In Grow Home you move with the analogue stick. The L1 button is used to grip with your left hand, the R1 button allows you to grip with your right. You can build up momentum if you want to move with speed, but you can also move with precision. There’s a swing to it, a need to be in control and anticipate the swing of your physical weight.



Climbing can be about technique. The ability to move fluidly is, in itself, rewarding.

But it can also be about the expression of pure strength and that is also rewarding. It feels good to be physically strong, to be able to manipulate your body weight in a way that requires power.

This is the reason why, in almost every climbing gym worldwide, there is a super strong dude (and it usually is a dude) attempting to climb some difficult route without using his feet. On many an occasion I have been ‘that dude’.

It’s technically unsound to climb with bad footwork. Not using feet at all is typically a brag. Look everyone! I can do this route without feet, imagine what I could do if I actually did use them. It also works as a form of upper body training. The ability to pull up, lock in on one arm, and then reach statically with another is incredibly useful and climbing specific. It also feels super rewarding to move like that because it makes you feel strong.

Grow Home really replicates that feeling perfectly. Above you can see me trying to climb on a roof. There’s no physical exertion on my end, I’m just pushing buttons, but Grow Home does such a spectacular job of making its protagonist feel heavy. You can feel the effort and he moves and swings from move to move. You can manipulate BUD’s arms to the point where he almost locks his arms into his chin before stretching out to the next hold. For a climber that looks (and feels) incredible.

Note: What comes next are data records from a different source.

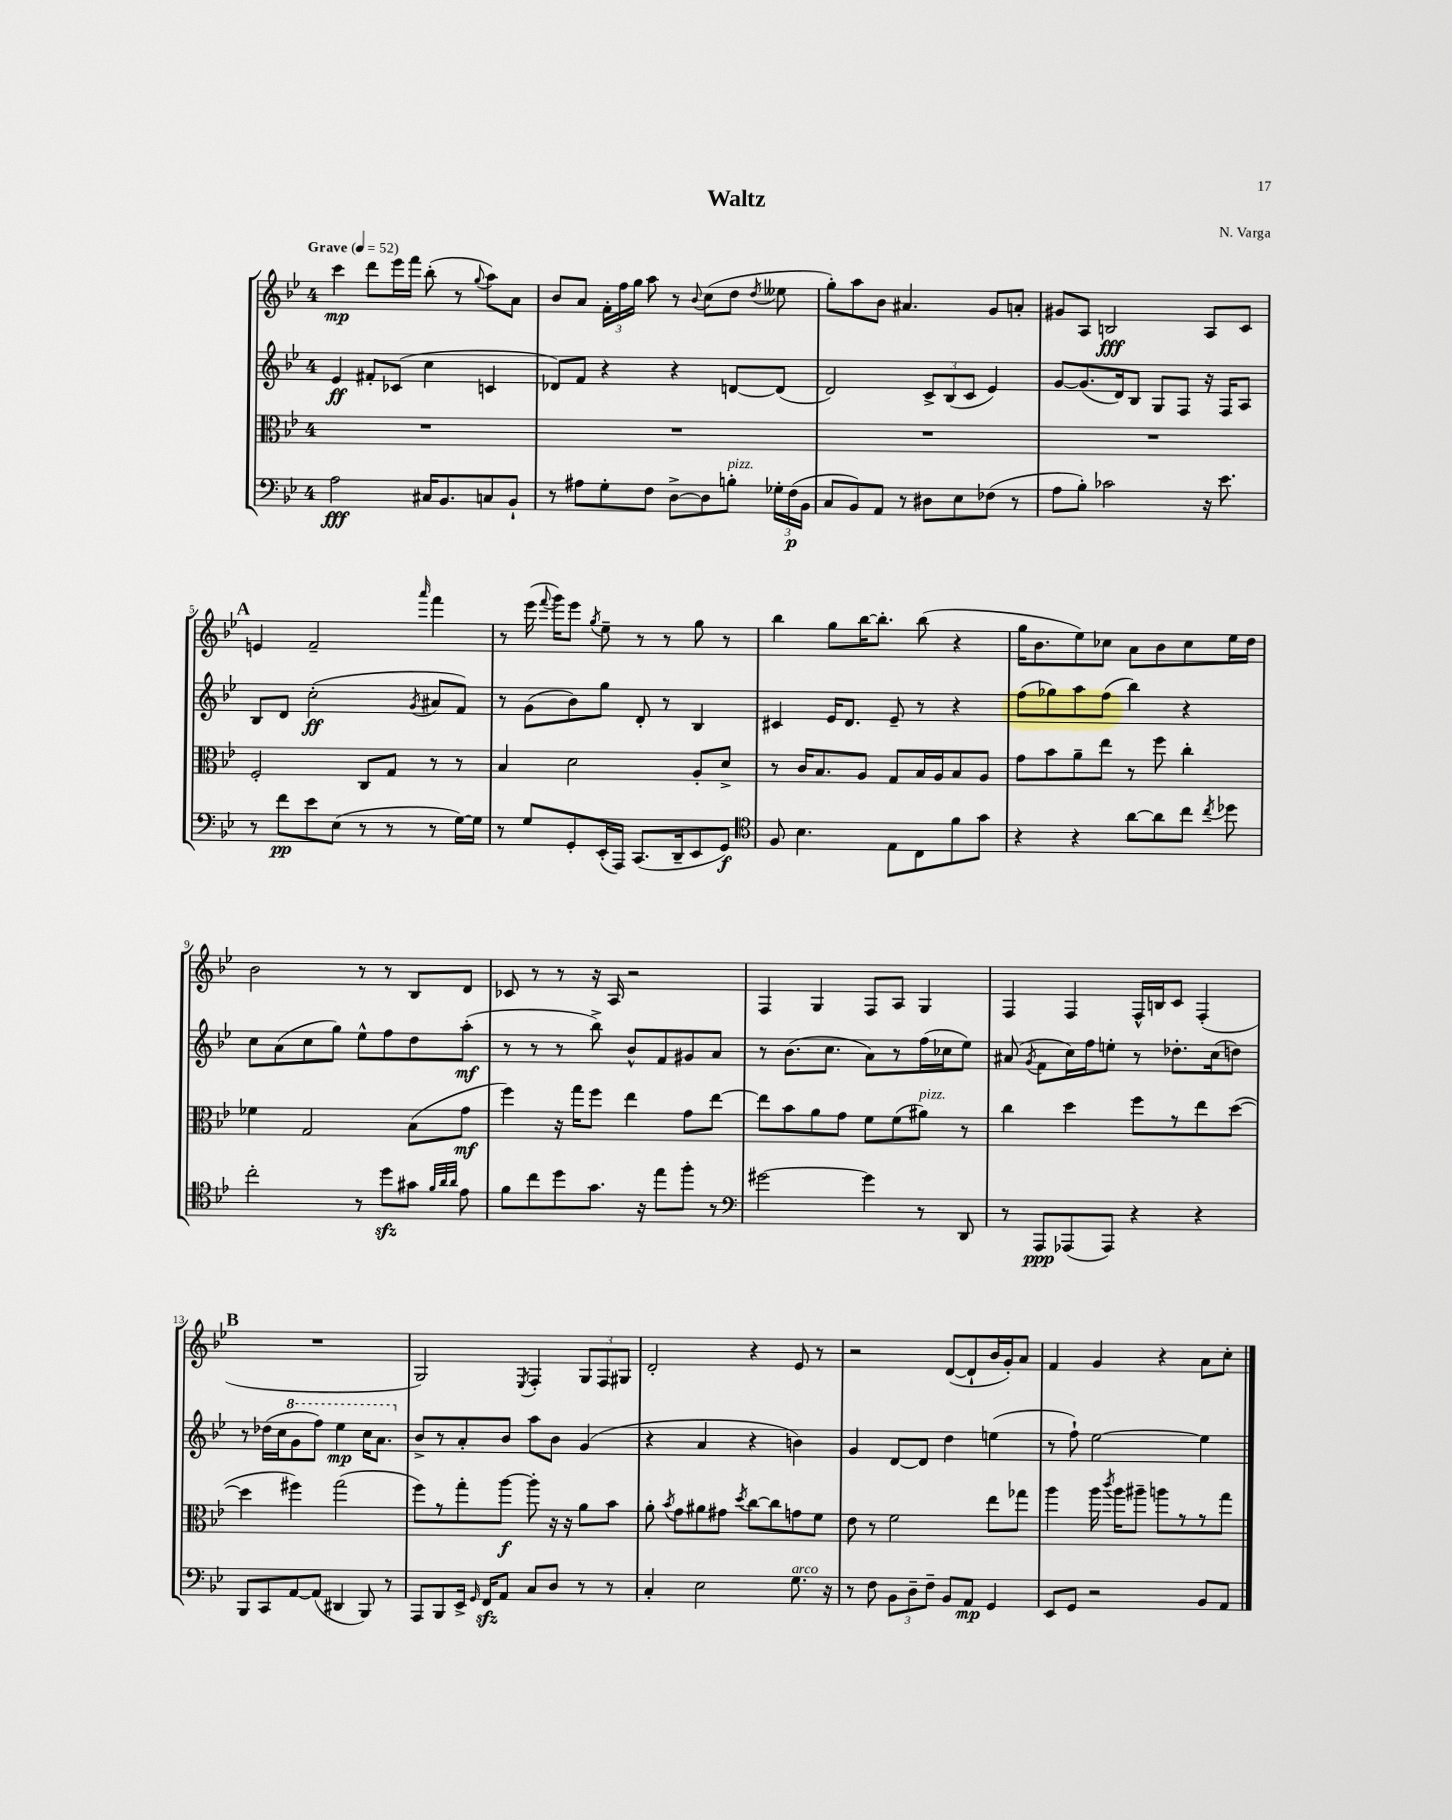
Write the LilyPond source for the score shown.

\header { title = "Waltz" composer = "N. Varga" }
<<
\new StaffGroup <<
\new Staff = "s0" {
    \clef treble \key bes \major \once \override Staff.TimeSignature.style = #'single-digit \time 4/4 \tempo "Grave" 4 = 52
    \autoBeamOff c'''4\mp d'''8[ ees'''16 f'''16] bes''8-.( r8 \appoggiatura { g''8 } a''8[) a'8] |
    bes'8[ a'8] \tuplet 3/2 { f'16[-. f''16 g''16] } a''8 r8 \appoggiatura { bes'8 } c''8[( d''8] \acciaccatura { d''8 } eeses''8 |
    g''8[-.) a''8 bes'8] ais'4. g'8[ a'8]-. |
    gis'8[ a8] b2\fff a8[ c'8] |
    \mark \markup { \bold "A" } e'4 f'2-- \grace { a'''16 } f'''4 |
    r8 ees'''16( \appoggiatura { f'''8 } g'''16[) ees'''8] \acciaccatura { g''8 } ees''8-- r8 r8 g''8 r8 |
    bes''4 g''8[ bes''16~ bes''8.]-. bes''8( r4 |
    g''16[ bes'8. ees''8) ces''8] a'8[ bes'8 ces''8 ees''16 d''16] |
    bes'2 r8 r8 bes8[ d'8] |
    ces'8 r8 r8 r16 a16 r2 |
    f4 g4 f8[ a8] g4 |
    f4 f4 f16[-^ b16 c'8] f4-.( |
    \mark \markup { \bold "B" } R1 |
    g2) \acciaccatura { ees8 } f4-. \tuplet 3/2 { g8[ f8 gis8] } |
    d'2-. r4 ees'8 r8 |
    r2 d'8[~( d'8-! bes'16 g'16-.) a'8] |
    f'4 g'4 r4 a'8[ c''8]-. \bar "|." |
}
\new Staff = "s1" {
    \clef treble \key bes \major \once \override Staff.TimeSignature.style = #'single-digit \time 4/4
    \autoBeamOff ees'4\ff fis'8[-. ces'8]( c''4 c'4 |
    des'8[) f'8] r4 r4 d'8[~ d'8]( |
    d'2) \tuplet 3/2 { c'8[-> bes8( c'8] } ees'4) |
    g'8[~ g'8.( d'16) bes8] g8[ f8] r16 f16[ a8] |
    \mark \markup { \bold "A" } bes8[ d'8] c''2-.\ff( \acciaccatura { g'8 } ais'8[ f'8]) |
    r8 g'8[( bes'8) g''8] d'8-. r8 bes4 |
    cis'4 ees'16[ d'8.] ees'8-- r8 r4 |
    f''8[( ges''8) a''8 f''8]( bes''4) r4 |
    c''8[ a'8( c''8 g''8]) ees''8[-^ f''8 d''8 a''8]-.\mf( |
    r8 r8 r8 bes''8->) bes'8[-^ f'8 gis'8 a'8] |
    r8 bes'8.[( c''8.] a'8[) r8 f''16( ces''16 ees''8]) |
    ais'8( \acciaccatura { g'8 } f'8[ c''16) f''16 e''8]-. r8 des''8.[-. c''16( d''8]) |
    \mark \markup { \bold "B" } r8 des''16[( c''16 \ottava #1 g''8 f'''8]) ees'''4\mp c'''16[ a''8.] \ottava #0 |
    bes'8[-> r8 a'8-. bes'8] a''8[ bes'8] g'4( |
    r4 a'4 r4 b'4) |
    g'4 d'8[~ d'8] d''4 e''4( |
    r8 f''8-!) ees''2~ ees''4 \bar "|." |
}
\new Staff = "s2" {
    \clef alto \key bes \major \once \override Staff.TimeSignature.style = #'single-digit \time 4/4
    \autoBeamOff R1 |
    R1 |
    R1 |
    R1 |
    \mark \markup { \bold "A" } f2-. c8[ g8] r8 r8 |
    bes4 d'2 a8[-. d'8]-> |
    r8 c'16[ bes8. a8] g8[ bes16 a16 bes8 a8] |
    g'8[ bes'8 a'8-- ees''8] r8 f''8 c''4-. |
    fes'4 g2 bes8[( g'8]\mf |
    f''4) r16 g''16[ f''8] ees''4 g'8[ ees''8]~ |
    ees''8[ bes'8 a'8 g'8] f'8[ f'8( ais'8]^\markup { \italic "pizz." }) r8 |
    c''4 d''4 f''8[ r8 ees''8 d''8]~( |
    \mark \markup { \bold "B" } d''4 fis''4) g''2( |
    f''8[) r8 g''8-. a''8]~\f a''8-. r16 r16 a'8[ bes'8] |
    a'8-. \acciaccatura { bes'8 } g'8[ ais'8 gis'8] \acciaccatura { d''8 } c''8[~ c''8 g'8 f'8] |
    ees'8 r8 f'2 ees''8[ ges''8] |
    a''4 a''16 \acciaccatura { c'''8 } a''16[ ais''8]-- a''8[ r8 r8 g''8] \bar "|." |
}
\new Staff = "s3" {
    \clef bass \key bes \major \once \override Staff.TimeSignature.style = #'single-digit \time 4/4
    \autoBeamOff a2\fff cis16[ bes,8. c8 bes,8]-! |
    r8 ais8[ g8-. f8] d8[~-> d8 b8]-.^\markup { \italic "pizz." } \tuplet 3/2 { ges16[-. f16\p( bes,16] } |
    c8[ bes,8) a,8] r8 dis8[ ees8 fes8]( r8 |
    a8[ bes8]-.) ces'2 r16 ees'8. |
    \mark \markup { \bold "A" } r8 f'8[\pp ees'8 ees8]( r8 r8 r8 g16[~) g16] |
    r8 g8[ g,8-. ees,16-.( a,,16]) c,8.[( d,16-- ees,8 g,8]\f) |
    \clef tenor f8 bes4. ees8[ c8 f'8 g'8] |
    r4 r4 a'8[~ a'8 c''8] \acciaccatura { c''8 } des''8 |
    c''2-. r8 d''8[\sfz gis'8] \grace { f'32[ a'32 a'32] } ees'8 |
    f'8[ c''8 d''8 g'8.] r16 ees''8[ f''8]-. r8 |
    \clef bass gis'2~ gis'4 r8 d,8 |
    r8 a,,8[\ppp aes,,8( aes,,8]) r4 r4 |
    \mark \markup { \bold "B" } bes,,8[ c,8 a,8~ a,8]( dis,4 bes,,8) r8 |
    a,,8[ bes,,8 ees,16]-> \grace { g,16 } f,16[\sfz a,8] c8[ d8] r8 r8 |
    c4-. ees2 g8.^\markup { \italic "arco" } r16 |
    r8 f8 \tuplet 3/2 { bes,8[ d8-- f8]-- } bes,8[ a,8]\mp g,4 |
    ees,8[ g,8] r2 bes,8[ a,8] \bar "|." |
}
>>
>>
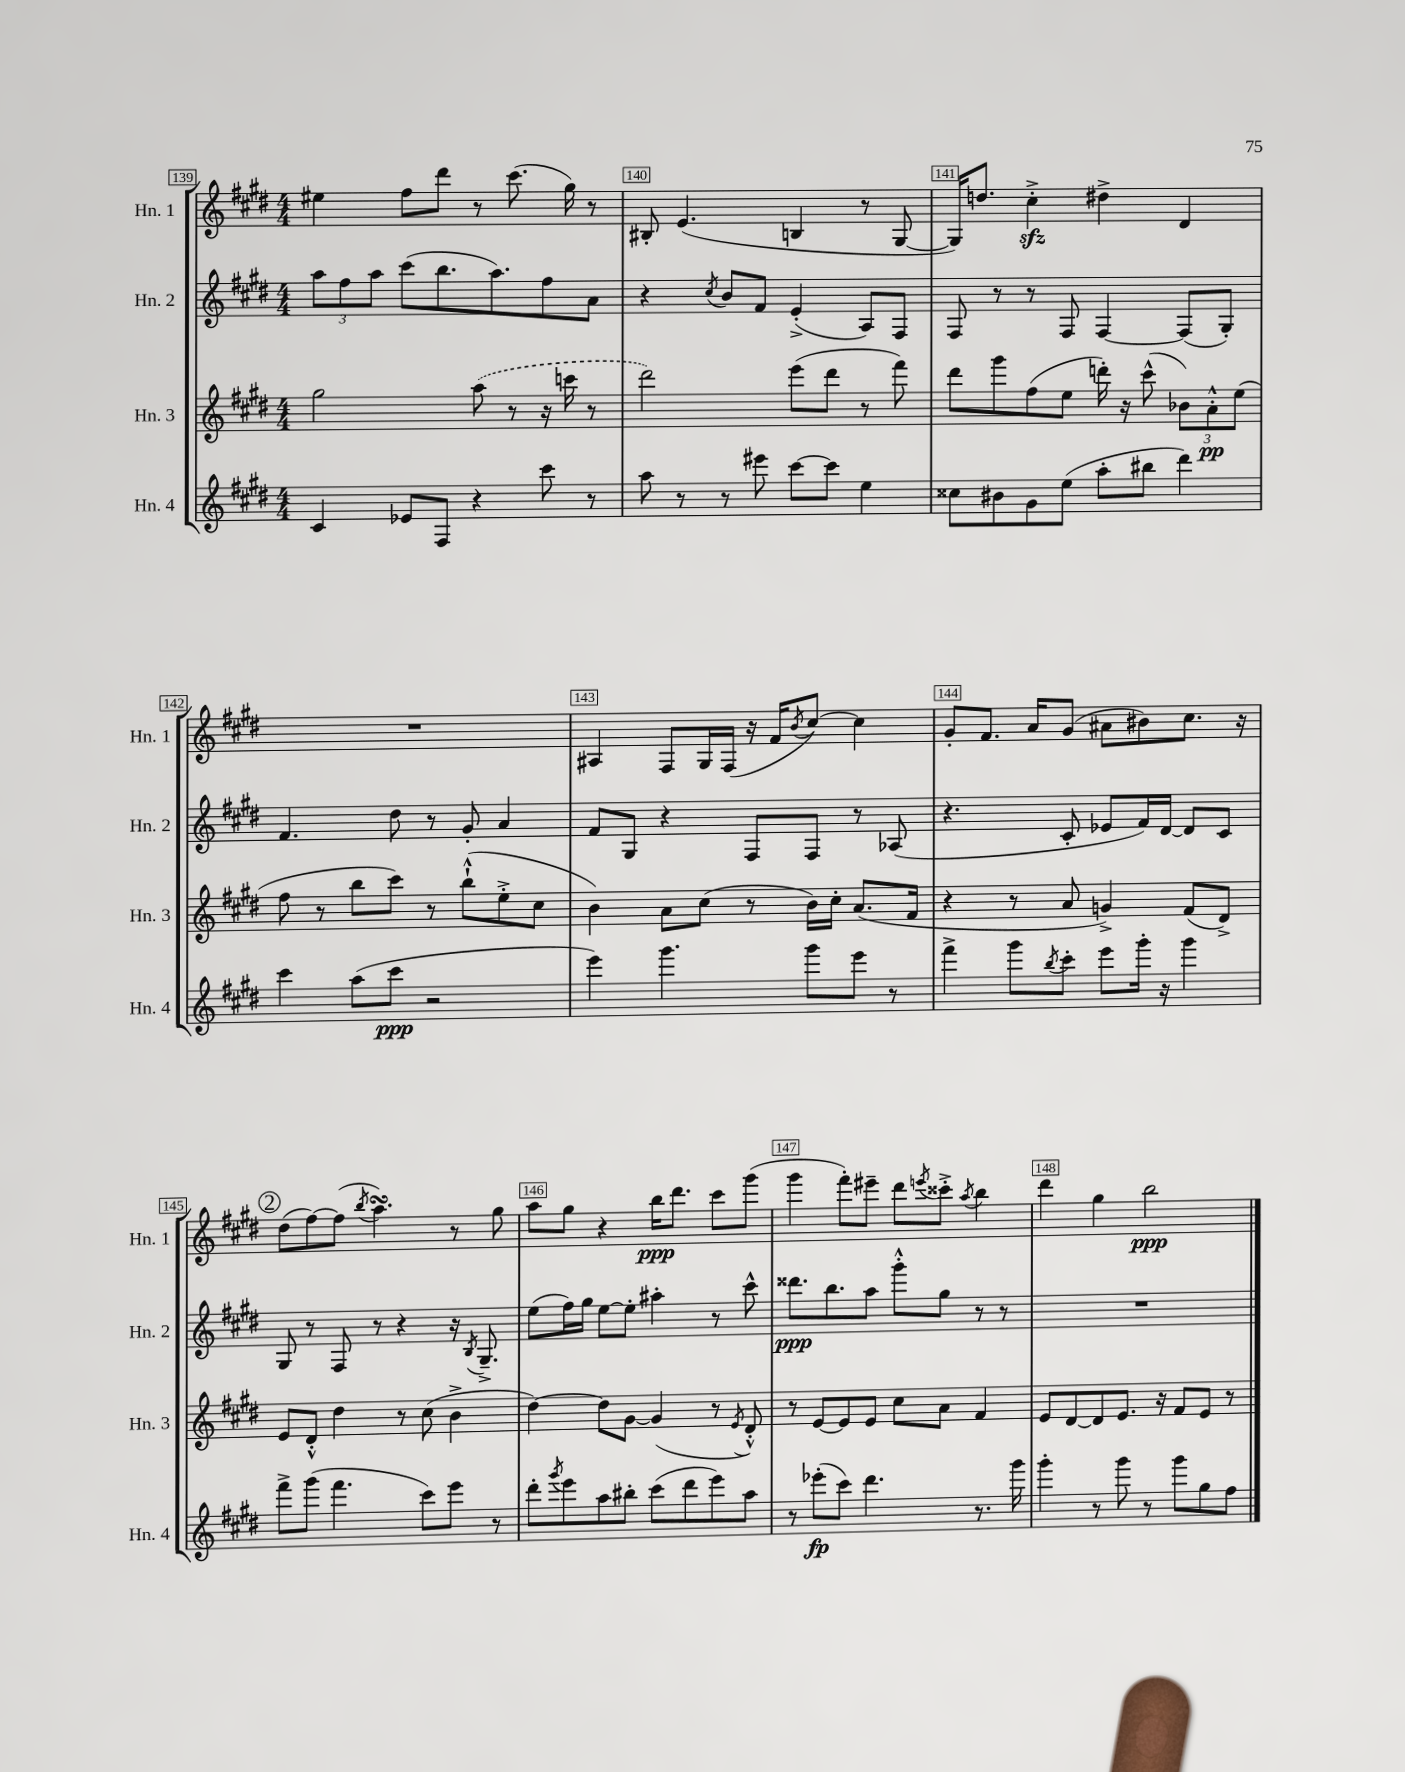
<<
\new StaffGroup <<
\new Staff = "s0" \with { instrumentName = "Hn. 1" shortInstrumentName = "Hn. 1" } {
    \clef treble \key e \major \numericTimeSignature \time 4/4
    eis''4 fis''8 dis'''8 r8 cis'''8.( gis''16) r8 |
    bis8-. e'4.( b4 r8 gis8~ |
    gis16) d''8. cis''4-.->\sfz dis''4-> dis'4 |
    R1 |
    ais4 fis8 gis16 fis16( r16 fis'16 \acciaccatura { b'8 } cis''8~) cis''4 |
    gis'8-. fis'8. a'16 gis'8( ais'8 bis'8) cis''8. r16 |
    \mark \markup { \circle "2" } dis''8( fis''8~) fis''8( \acciaccatura { b''8 } a''4.\turn) r8 gis''8 |
    a''8 gis''8 r4 b''16\ppp dis'''8. cis'''8 gis'''8( |
    gis'''4 fis'''8-.) eis'''8-- dis'''8 \acciaccatura { e'''8 } cisis'''8-.-> \acciaccatura { a''8 } b''4 |
    dis'''4 gis''4 b''2\ppp \bar "|." |
}
\new Staff = "s1" \with { instrumentName = "Hn. 2" shortInstrumentName = "Hn. 2" } {
    \clef treble \key e \major \numericTimeSignature \time 4/4
    \tuplet 3/2 { a''8 fis''8 a''8 } cis'''8( b''8. a''8.) fis''8 a'8 |
    r4 \acciaccatura { cis''8 } b'8 fis'8 e'4-.->( a8) fis8 |
    fis8 r8 r8 fis8 fis4~ fis8( gis8-.) |
    fis'4. dis''8 r8 gis'8-. a'4 |
    fis'8 gis8 r4 fis8 fis8 r8 aes8( |
    r4. cis'8-. ees'8 fis'16) dis'16~ dis'8 cis'8 |
    \mark \markup { \circle "2" } gis8 r8 fis8 r8 r4 r16 \acciaccatura { b8 } gis8.---> |
    e''8( fis''16) gis''16 e''8~ e''8-. ais''4-. r8 cis'''8-^ |
    disis'''8.\ppp b''8. a''8 gis'''8-.-^ gis''8 r8 r8 |
    R1 \bar "|." |
}
\new Staff = "s2" \with { instrumentName = "Hn. 3" shortInstrumentName = "Hn. 3" } {
    \clef treble \key e \major \numericTimeSignature \time 4/4
    gis''2 \once \slurDashed a''8( r8 r16 c'''16 r8 |
    dis'''2) e'''8( dis'''8 r8 fis'''8) |
    dis'''8 gis'''8 fis''8( e''8 d'''16-.) r16 cis'''8-^( \tuplet 3/2 { bes'8) a'8-.-^\pp e''8( } |
    fis''8 r8 b''8 cis'''8) r8 b''8-!-^( e''8-.-> cis''8 |
    b'4) a'8 cis''8( r8 b'16) cis''16-. a'8.( fis'16 |
    r4 r8 a'8 g'4->) fis'8( dis'8->) |
    \mark \markup { \circle "2" } e'8 dis'8-.-^ dis''4 r8 cis''8( b'4-> |
    dis''4~) dis''8 gis'8~ gis'4( r8 \acciaccatura { e'8 } dis'8-.-^) |
    r8 e'8~ e'8 e'8 cis''8 a'8 fis'4 |
    e'8 dis'8~ dis'8 e'8. r16 fis'8 e'8 r8 \bar "|." |
}
\new Staff = "s3" \with { instrumentName = "Hn. 4" shortInstrumentName = "Hn. 4" } {
    \clef treble \key e \major \numericTimeSignature \time 4/4
    cis'4 ees'8 fis8 r4 cis'''8 r8 |
    a''8 r8 r8 eis'''8 cis'''8~ cis'''8 e''4 |
    cisis''8 bis'8 gis'8 e''8( a''8-. bis''8 dis'''4) |
    cis'''4 a''8( cis'''8\ppp r2 |
    e'''4) gis'''4. gis'''8 e'''8 r8 |
    fis'''4-> gis'''8 \acciaccatura { b''8 } cis'''8-. e'''8 gis'''16-. r16 gis'''4 |
    \mark \markup { \circle "2" } fis'''8-> gis'''8( fis'''4. cis'''8) e'''8 r8 |
    dis'''8-. \acciaccatura { gis'''8 } e'''8 a''8 bis''8-. cis'''8( dis'''8 e'''8) a''8 |
    r8 ees'''8-.\fp( cis'''8) dis'''4. r8. gis'''16 |
    gis'''4-. r8 gis'''8 r8 gis'''8 gis''8 fis''8 \bar "|." |
}
>>
>>
\layout { \context { \Score currentBarNumber = #139 \override BarNumber.break-visibility = ##(#f #t #t) barNumberVisibility = #all-bar-numbers-visible \override BarNumber.stencil = #(make-stencil-boxer 0.1 0.3 ly:text-interface::print) } }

The feeling of exposure is thrilling. That moment. You hit a flat rockface; you’re suddenly higher than a human being should be. It’s terrifying but provides you with this incredible unparalleled view. Some climbers live for that moment. It’s a shot you see in every climbing movie ever made. A climber, let’s say Alex Honnold, is pinned to the face of some impossibly high rock face. The camera looks down. There is nothing between him, the rock, and an insane plummet to the ground below. It’s incredible to watch and even more incredible to be a part of.

Grow Home does such a great job of replicating that feeling, for a number of reasons.

To begin with, Grow Home can be visually dazzling. Secondly, it’s a game in which you literally start at the bottom and climb your way to the top. When the camera zooms out and pans downward, you get to see where you have been and how far you have come. Thirdly, the stakes are high. Falling in Grow Home can be punishing. If you make a wrong move and find yourself careening to the floor below? The next five minutes of your life have the potential to be frustrating as hell as you clamber back to your previous high point.

This is a good thing.

In Grow Home falling has very real consequences and climbing can be fraught with risk. You climb nervously, carefully. Particularly in these incredible moments of exposure — and that’s precisely how climbing in a video game should feel.



Above: a moment that was worth the effort. A beautiful, glorious reward.

Grow Home just puts it together so beautifully. The movement, the feeling of weight and consequence. It’s a game the earns its big moments: climbing out of a waterfall, nervously grasping for each hold. It’s a game that mimics both the feeling of climbing and its rewards.

Grow Home is the new climbing game of my dreams.